The most important factor in creating a Korean artificial intelligence (AI) is data. Through technology that refines high-quality AI training data, we have created "Mi:dm 2.0," which injects 'Korean values' such as emotions, culture, and history.
Shin Dong-hoon, head of KT's generative AI lab (chief AI officer, executive director), noted this during an online media briefing on the 3rd. KT emphasized the importance of 'Korean data' in the government's recent push for 'Sovereign AI' development.
Sovereign AI refers to the creation and operation of independent AI using the nation or corporations' own infrastructure and data. The administration of Lee Jae-myung is planning the 'Everyone's AI Project', which aims to provide all citizens with a proprietary AI service tailored for high Korean language usability and aligned with Korean culture, system, and characteristics.
KT has publicly released Mi:dm 2.0 as open-source, having advanced and optimized the Mi:dm 1.0 version launched in October 2023 using its own technology. This technology, developed over approximately two years, has been made available for commercial use by corporations, individuals, and public entities without restrictions. The government is also advancing policies with a focus on the 'open-source release' of independently developed AI.
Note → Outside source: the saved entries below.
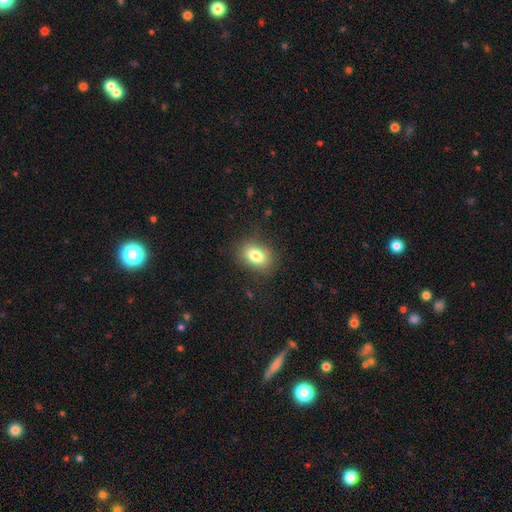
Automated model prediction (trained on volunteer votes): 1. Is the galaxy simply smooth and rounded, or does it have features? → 81% smooth, 10% featured or disk, 9% star or artifact.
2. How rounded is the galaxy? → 81% in between, 17% round, 2% cigar-shaped.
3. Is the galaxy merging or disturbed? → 83% none, 12% minor disturbance, 4% major disturbance, 1% merger.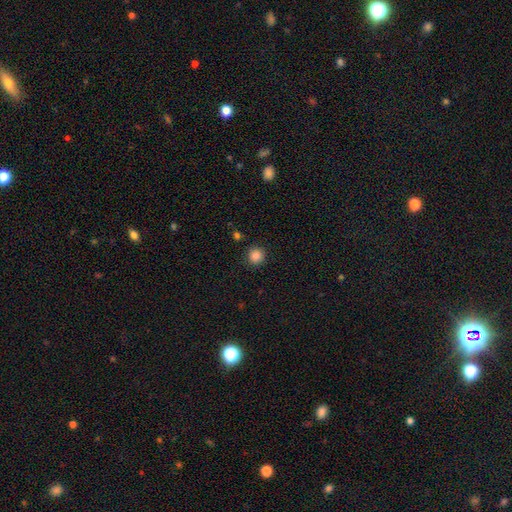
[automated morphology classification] type=smooth (84%); roundness=round (93%); merging=none (90%).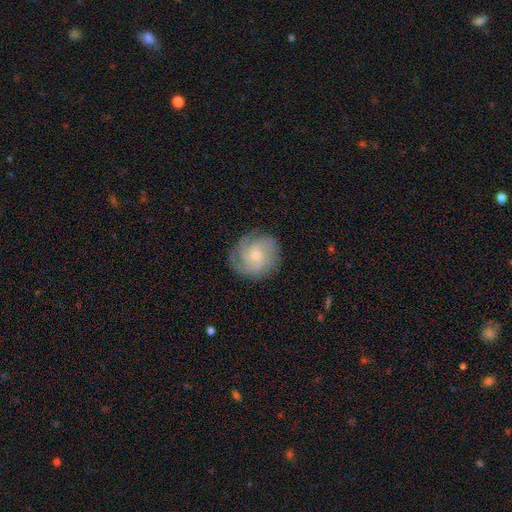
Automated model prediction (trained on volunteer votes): The model was most divided on "spiral arm count": 3: 34%, can't tell: 23%, 4: 16%, 2: 13%, 1: 6%, more than 4: 6%. More confident: edge-on disk — no (98%); spiral arms — yes (96%); merging — none (79%); smooth or featured — featured or disk (78%); bar — no (72%); bulge size — small (60%); spiral winding — tight (57%).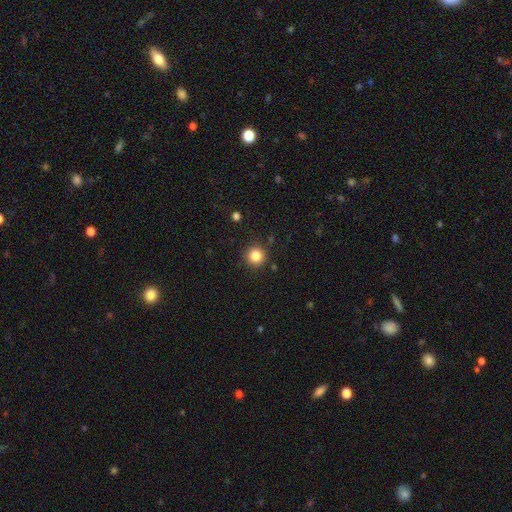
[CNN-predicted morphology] smooth_or_featured: smooth (p=0.84) [alt: star or artifact p=0.11]
how_rounded: round (p=0.95) [alt: in between p=0.04]
merging: none (p=0.90) [alt: minor disturbance p=0.06]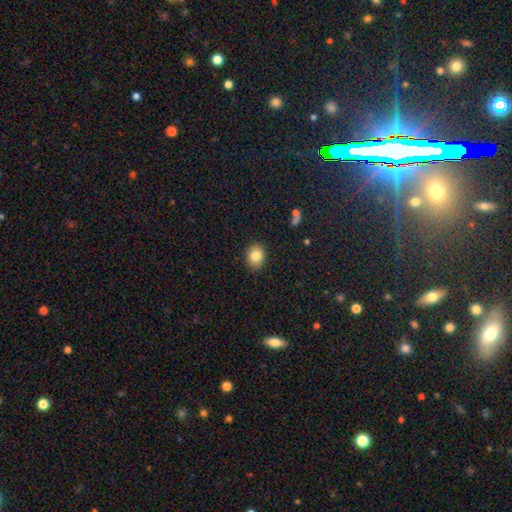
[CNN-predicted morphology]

The Ministry of Science and ICT is promoting a project to select up to five elite teams and compress this through a phased evaluation to ultimately develop a 'proprietary AI foundation model.' By releasing Mi:dm 2.0, KT has thrown its hat in the ring for this project. The executive director stated, "We are preparing to participate in the government project," adding "(The government development direction) aligns with our AI philosophy. The proprietary AI model must encapsulate Korean values and culture, and the data we have built through collaboration with the data alliance over the past year will be a significant advantage in creating the 'proprietary AI model.'"
◇ "Mi:dm 2.0 is the model representing Sovereign AI"
KT introduced Mi:dm 2.0 as 'Korean AI,' as it is a proprietary AI model created from pre-training and has secured all copyrights for high-quality Korean language training data. The executive director explained, "We systemically classified the secured data into a total of 200 subcategories based on criteria such as language, form, and content," and emphasized, "We have a data management system that is suitable not only for functioning as a general AI model but also for specialization according to specific circumstances."
KT believes that the 'Sovereign AI' emphasized by the government ultimately relies on Korean data. The executive director stated, "User data must be thoroughly protected by sovereignty, and the ability to choose must be provided depending on the user environment and purpose," adding, "It is being operated safely and responsibly while complying with all regulations." He further remarked, "Mi:dm 2.0 is the model representing Sovereign AI."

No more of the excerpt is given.